Task item A: From the railway station excerpt, list each distinct year it mentions, in chronological order.
Task item B: Resume the railway station excerpt right after its final sentence, in the same style.
Excerpt to read section start
There are two footbridges in the station, one each at the northern and the southern ends of the station, connecting platforms 4 through 8. The footbridge at the southern end extends into the Chennai Port, connecting the harbour with the railway station.

A project to extend one of the footbridges in the station over the Rajaji Salai on the western side was mooted in 2009–2010 at a cost of ₹5.2 million, and the foundation stone was laid in February 2011. The extension will be 33 metres long crossing the Rajaji Salai to reach the State Bank of India's new building complex.

A new reservation centre with ten reservation counters and a huge visitor's hall was built in 2013 from the general funds under the Railway Scheme. However, the centre has not yet been opened to public.

== Projects and development ==
It is one of the 73 stations in Tamil Nadu to be named for upgradation under Amrit Bharat Station Scheme of Indian Railways. In 2013, Chennai Corporation planned larger bus bays outside the station on Rajaji Salai after evicting about 41 shops along the pavement. The bus bays were being planned to hold at least three buses at a time, inside the existing bus stop. Ten years later, in 2023, a 4.3-km-long 4th line between Chennai Beach and Egmore (doubling work) has been started; it is slated to be completed in 7 months.
Excerpt to read section end
Information shown section start
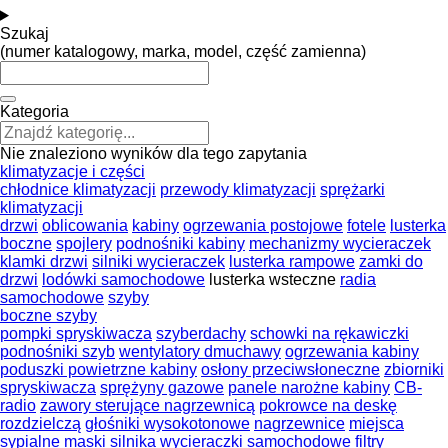
Szukaj
(numer katalogowy, marka, model, część zamienna)
Kategoria
Nie znaleziono wyników dla tego zapytania
klimatyzacje i części
chłodnice klimatyzacji
przewody klimatyzacji
sprężarki
klimatyzacji
drzwi
oblicowania
kabiny
ogrzewania postojowe
fotele
lusterka
boczne
spojlery
podnośniki kabiny
mechanizmy wycieraczek
klamki drzwi
silniki wycieraczek
lusterka rampowe
zamki do
drzwi
lodówki samochodowe
lusterka wsteczne
radia
samochodowe
szyby
boczne szyby
pompki spryskiwacza
szyberdachy
schowki na rękawiczki
podnośniki szyb
wentylatory dmuchawy
ogrzewania kabiny
poduszki powietrzne kabiny
osłony przeciwsłoneczne
zbiorniki
spryskiwacza
sprężyny gazowe
panele narożne kabiny
CB-
radio
zawory sterujące nagrzewnicą
pokrowce na deskę
rozdzielczą
głośniki wysokotonowe
nagrzewnice
miejsca
sypialne
maski silnika
wycieraczki samochodowe
filtry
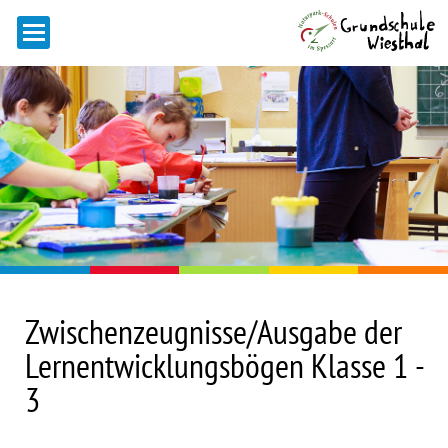
Zwischenzeugnisse/Ausgabe der
Lernentwicklungsbögen Klasse 1 -
3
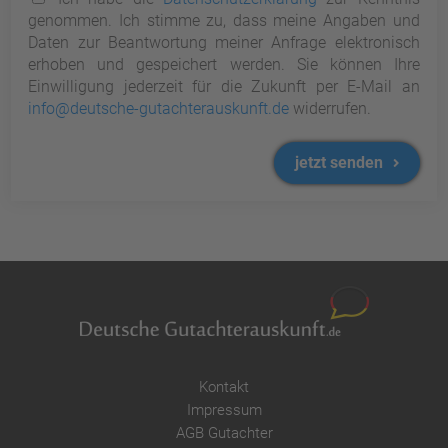
genommen. Ich stimme zu, dass meine Angaben und
Daten zur Beantwortung meiner Anfrage elektronisch
erhoben und gespeichert werden. Sie können Ihre
Einwilligung jederzeit für die Zukunft per E-Mail an
info@deutsche-gutachterauskunft.de
widerrufen.
jetzt senden
Kontakt
Impressum
AGB Gutachter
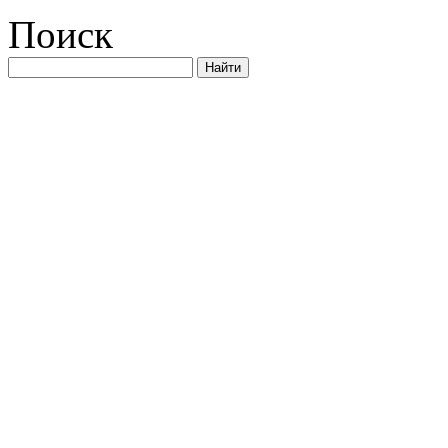
Поиск
Найти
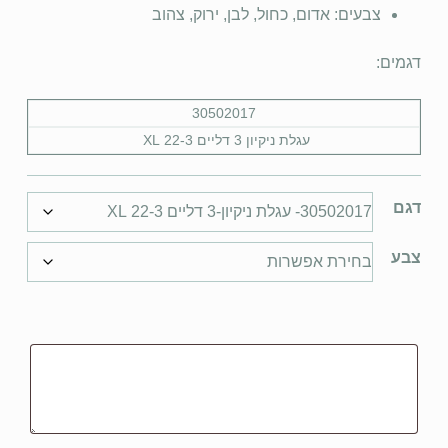
צבעים: אדום, כחול, לבן, ירוק, צהוב
דגמים:
30502017
עגלת ניקיון 3 דליים
XL 22-3
דגם
צבע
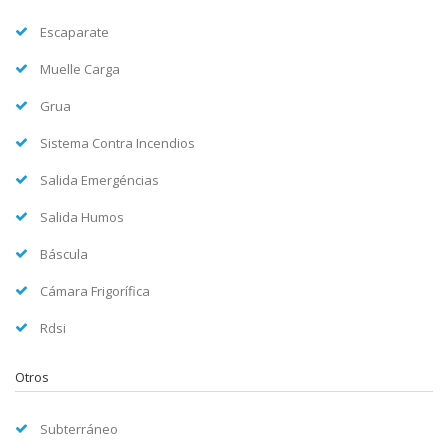
Escaparate
Muelle Carga
Grua
Sistema Contra Incendios
Salida Emergéncias
Salida Humos
Báscula
Cámara Frigorífica
Rdsi
Otros
Subterráneo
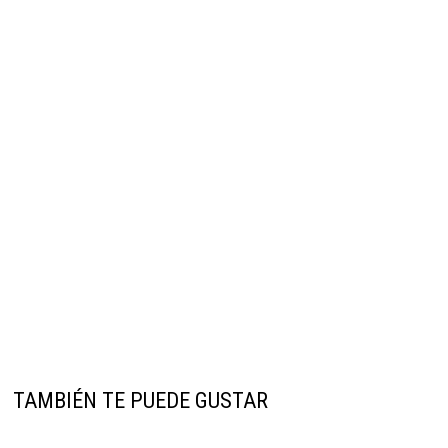
TAMBIÉN TE PUEDE GUSTAR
Information shown section end
Response area A: 2009, 2010, 2011, 2013, 2023

Response area B:
==Services==
Chennai Beach station is one of the busiest railway stations in the city. Around 400 trips are operated from the station every day. This includes close to 250 services in the Beach–Tambaram–Chengalpattu sector and 134 services in the Beach—Velachery MRTS sector, in addition to services to Gummidipoondi and Ennore in the north and Avadi, Pattabiram, Tiruvallur, and Thiruttani in the west, and the less-frequent services to Chennai Central. The station sees close to 100,000 passengers every day using the city's suburban rail network, with more than 40,000 commuters buying tickets from the station every day. On an average, about 1,500 commuters book tickets every day at the passenger reservation counters at the station, with a revenue generation of around ₹250,000 per day.

==Security==
In 2012, the station was brought under the ₹400-million Integrated Security Surveillance System (ISSS) project, when the first phase of the project was implemented in July 2012. The project, implemented jointly by the Southern Railways and HCL Infosystems, includes installation of CCTV cameras that would record visuals around the clock and store the data for 30 days. A total of 16 CCTV cameras have been installed at the station at a cost of ₹4.557 million, and footage will be transmitted and stored using an Internet Protocol system. The control room is located at the Railway Protection Force inspector's office on the first floor, with two 42-inch high-definition LCD TVs.